Bien que la Constitution indienne promulguée en 1950 ait interdit toute discrimination fondée sur la caste, le sexe, le lieu de naissance ou la religion, et aboli l’intouchabilité (le système des castes n’a pas été officiellement supprimé mais seulement considéré comme ‘non-existant’), les dalits se heurtent toujours à une tradition tenace et à l’opposition farouche des tenants de l’hindutva (4). Quant aux dalits non hindous, ils ont été exclus de la politique de discrimination positive des Scheduled Castes (SC) par l’article 3 de la Constitution, au motif que le système des castes n’existait pas dans leurs religions respectives.

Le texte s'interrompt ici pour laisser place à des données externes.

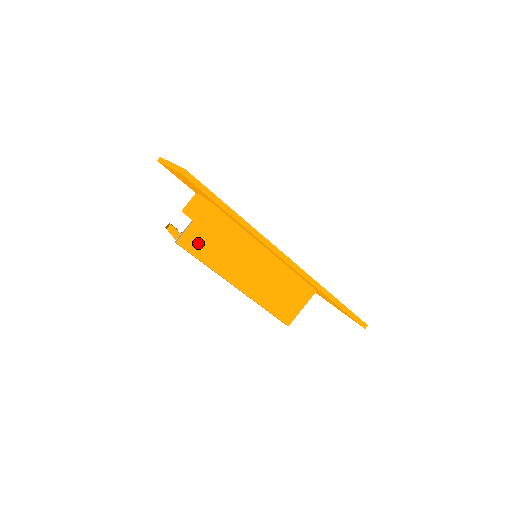
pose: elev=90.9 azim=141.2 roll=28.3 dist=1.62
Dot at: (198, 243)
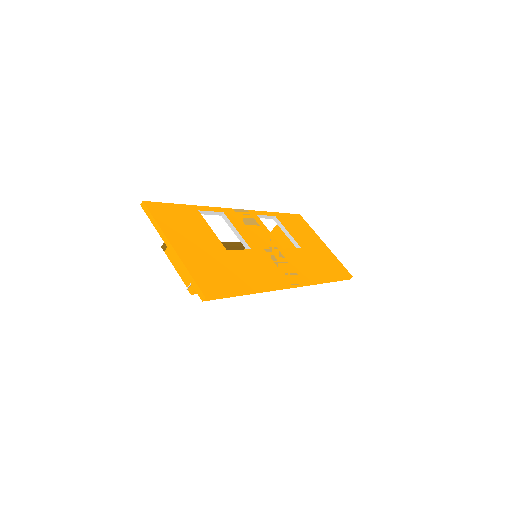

Soulignant le caractère anticonstitutionnel et contradictoire d’une loi autorisant l’exclusion d’une catégorie des dalits en fonction de leur religion, tout en interdisant toute discrimination religieuse, les défenseurs de la cause des ex-intouchables n’ont de cesse d’obtenir la réintégration des dalits chrétiens et musulmans dans le système des Scheduled Castes. Depuis la reconnaissance du statut de SC aux bouddhistes en 1956 puis, plus récemment, aux sikhs en 1990, aucune raison objective ne s’oppose à l’intégration de l’ensemble des dalits, affirment-ils encore, et ce d’autant plus que ni le bouddhisme ni le sikhisme ne reconnaissent le système des castes.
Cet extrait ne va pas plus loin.